Und doch, die Kunst findet Wege und Umwege: Es wurde Gras gemäht und getrocknet, Kohle gemacht und rituell in der Mur gebadet. Die „Ernte“ der rund einwöchigen Performance wurde in Form gebracht, die Strohsäcke von Tereza Holá transformieren den Ausstellungsraum in einen Raum der Entspannung. Eine Naturerfahrung der etwas anderen Art.

Zum Mitnehmen: Biokohle von Jan Karpíšek
Zum Mitnehmen: Biokohle von Jan Karpíšek © Susanne Rakowitz

Im Oberdeck des Schaumbades nähert sich der junge Grazer Künstler Philipp Heinrich Wilding einem gesellschaftspolitisch spannenden Thema – der Vielfalt der Männlichkeit.

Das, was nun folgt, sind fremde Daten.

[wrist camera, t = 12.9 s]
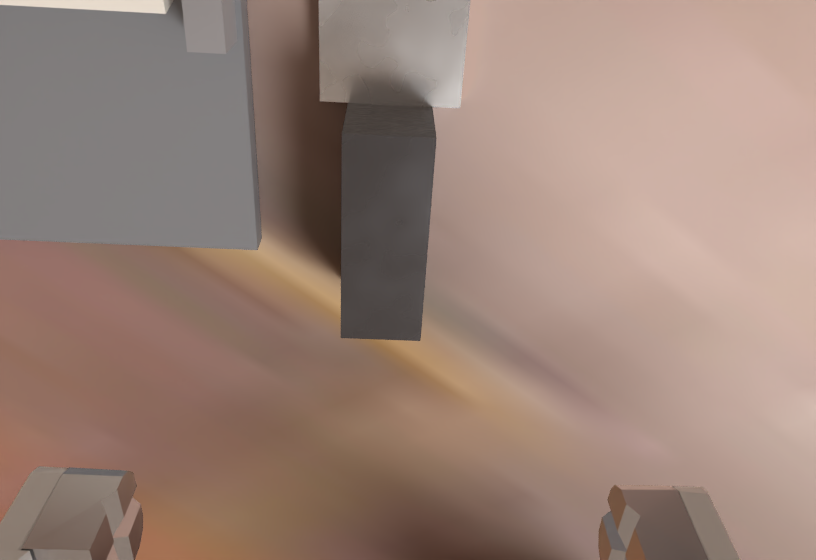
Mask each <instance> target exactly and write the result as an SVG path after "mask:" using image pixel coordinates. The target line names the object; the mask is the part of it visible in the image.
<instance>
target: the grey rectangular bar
mask: <svg viewBox="0 0 816 560" xmlns="http://www.w3.org/2000/svg"><path fill="white" fill-rule="evenodd" d="M469 10H470V0H319V72H320V101H325V102H345V103H348V105H347V110H346V115H345V120H344V125H343V130H342V183H341V338H358V339H385V340H411V341H420V338H421V326H422V313H423V300H424V288H425V275H426V263H427V250H428V237H429V225H430V212H431V199H432V187H433V174H434V162H435V149H436V132H435V124H434V117H433V109H432V107H444V108H460V104H461V94H462V83H463V73H464V62H465V52H466V41H467V31H468V20H469Z"/></svg>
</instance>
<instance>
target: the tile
mask: <svg viewBox="0 0 816 560" xmlns="http://www.w3.org/2000/svg"><path fill="white" fill-rule="evenodd" d="M172 2H173V0H0V5H13V6H31V7H49V8H68V9H86V10H104V11H122V12H141V13H159V14H166V13H167V11H168V9H169V7H170V5H171V4H172Z"/></svg>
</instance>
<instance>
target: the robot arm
mask: <svg viewBox="0 0 816 560" xmlns="http://www.w3.org/2000/svg"><path fill="white" fill-rule="evenodd" d="M136 487H137V485H136V481H135V477H134V473H133V472H131V471H122V470H104V469H86V468H61V467H41V466H39V467H38V468H36V469H35V470H34V471H33V472H31V473H30V474H29V476H28V478H27V479H26V481H25V483H24V484H23V486H22V488H21V489H20V491H19V493H18V494H17V496H16V498H15V499H14V501H13V503H12V504H11V506H10V508H9V509H8V511H7V513H6V514H5V516H4V518H3V519H2V521H1V522H0V560H135V558H136V555H137V552H138V549H139V547H140V542H141V536H142V531H143V513H142V508H141V504H140V503H139V502H138V501H136V500H135V499H134V498H133V494H134V492H135V489H136ZM608 503H609V506H610V509H611V511H610V512H609V513H607V514H606V515H605V516H603V517H602V520H601V524H600V528H599V543H598V547H599V554H600V560H741V559H740V557H739V555H738V553H737V551H736V549H735V547H734V545H733V543H732V541H731V538H730V536H729V534H728V532H727V530H726V528H725V526H724V524H723V522H722V520H721V518H720V516H719V514H718V512H717V510H716V508H715V506H714V504H713V502H712V500H711V498H710V496H709V494H708V492H707V491H706V490H705V489H704V488H703V487H688V486H672V487H671V486H658V485H614V486H613V488H612V489H611V490H610V494H609V497H608Z"/></svg>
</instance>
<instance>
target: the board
mask: <svg viewBox="0 0 816 560" xmlns="http://www.w3.org/2000/svg"><path fill="white" fill-rule="evenodd" d="M0 239H5V240H29V241H53V242H77V243H101V244H125V245H149V246H173V247H197V248H220V249H244V250H258V247H259V245H260V242H261V239H262V234H261V218H260V202H259V186H258V170H257V154H256V139H255V123H254V107H253V91H252V75H251V59H250V44H249V28H248V12H247V0H173V2H172V4H171V5H170V7H169V9H168V11H167V13H166V14H159V13H141V12H122V11H104V10H86V9H68V8H49V7H31V6H13V5H0Z"/></svg>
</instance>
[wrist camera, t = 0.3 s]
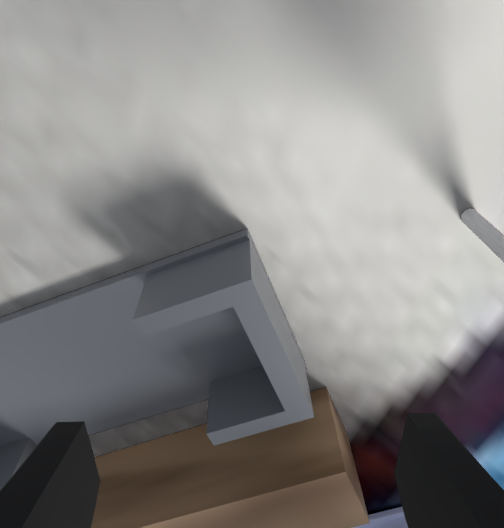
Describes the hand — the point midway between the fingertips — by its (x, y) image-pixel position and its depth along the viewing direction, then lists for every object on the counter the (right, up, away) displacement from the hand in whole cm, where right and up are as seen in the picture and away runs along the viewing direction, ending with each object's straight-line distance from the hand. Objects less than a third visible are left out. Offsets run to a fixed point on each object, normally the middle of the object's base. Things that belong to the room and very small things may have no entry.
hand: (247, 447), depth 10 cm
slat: (-2, -6, +15) cm, 16 cm away
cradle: (-8, 0, +11) cm, 14 cm away
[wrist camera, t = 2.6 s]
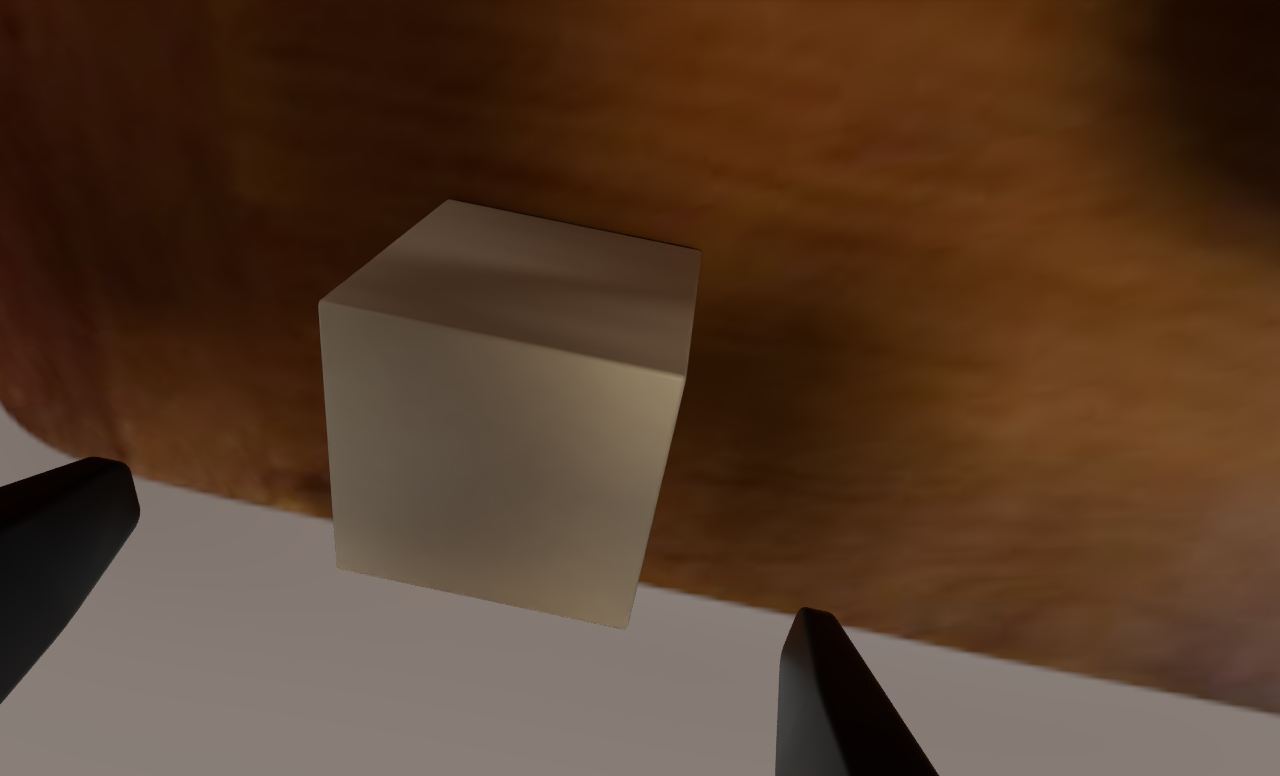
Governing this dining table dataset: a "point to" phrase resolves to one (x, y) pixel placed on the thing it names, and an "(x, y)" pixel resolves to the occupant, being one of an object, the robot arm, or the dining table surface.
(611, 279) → the block
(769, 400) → the dining table surface
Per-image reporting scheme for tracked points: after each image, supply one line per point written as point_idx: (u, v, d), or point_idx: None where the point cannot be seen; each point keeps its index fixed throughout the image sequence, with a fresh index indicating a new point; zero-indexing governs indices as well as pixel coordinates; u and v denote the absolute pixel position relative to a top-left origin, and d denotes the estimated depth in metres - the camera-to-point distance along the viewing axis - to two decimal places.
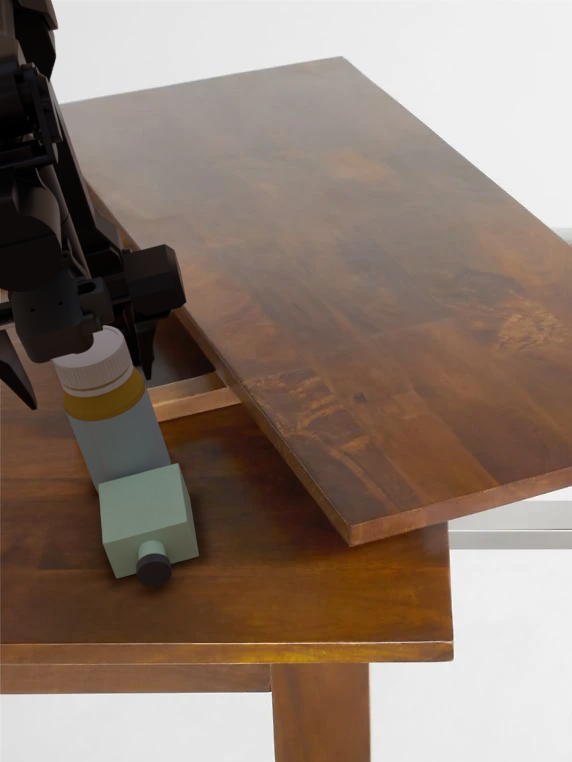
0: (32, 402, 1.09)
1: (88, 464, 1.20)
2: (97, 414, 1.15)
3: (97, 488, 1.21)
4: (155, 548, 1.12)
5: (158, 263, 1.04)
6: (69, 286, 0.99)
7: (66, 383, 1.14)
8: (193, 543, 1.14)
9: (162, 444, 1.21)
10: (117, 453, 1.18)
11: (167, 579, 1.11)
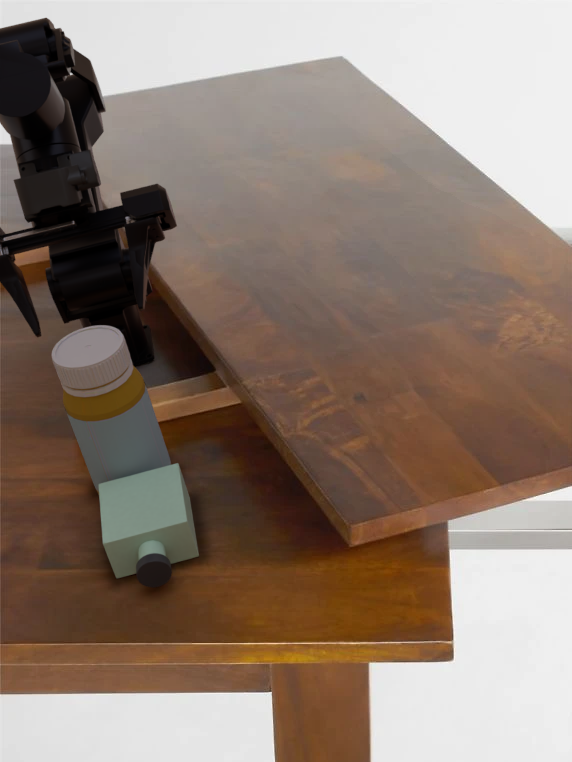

Toxisch-destruktive Männlichkeitsmuster werden hier nicht in Watte gepackt, sondern geschickt gestrickt, plakativ auf die Leiwand gebracht – und darin verstrickt, die angeblich so weibliche Kulturtechnik des Strickens. All das und noch viel mehr kann man sich morgen ab 17 Uhr vor Ort anschauen, wenn nicht nur das Atelierhaus Schaumbad seine Türen öffnet, sondern auch die Künstlerinnen und Künstler vom nebenan gelegenen Atelierhaus Tagger.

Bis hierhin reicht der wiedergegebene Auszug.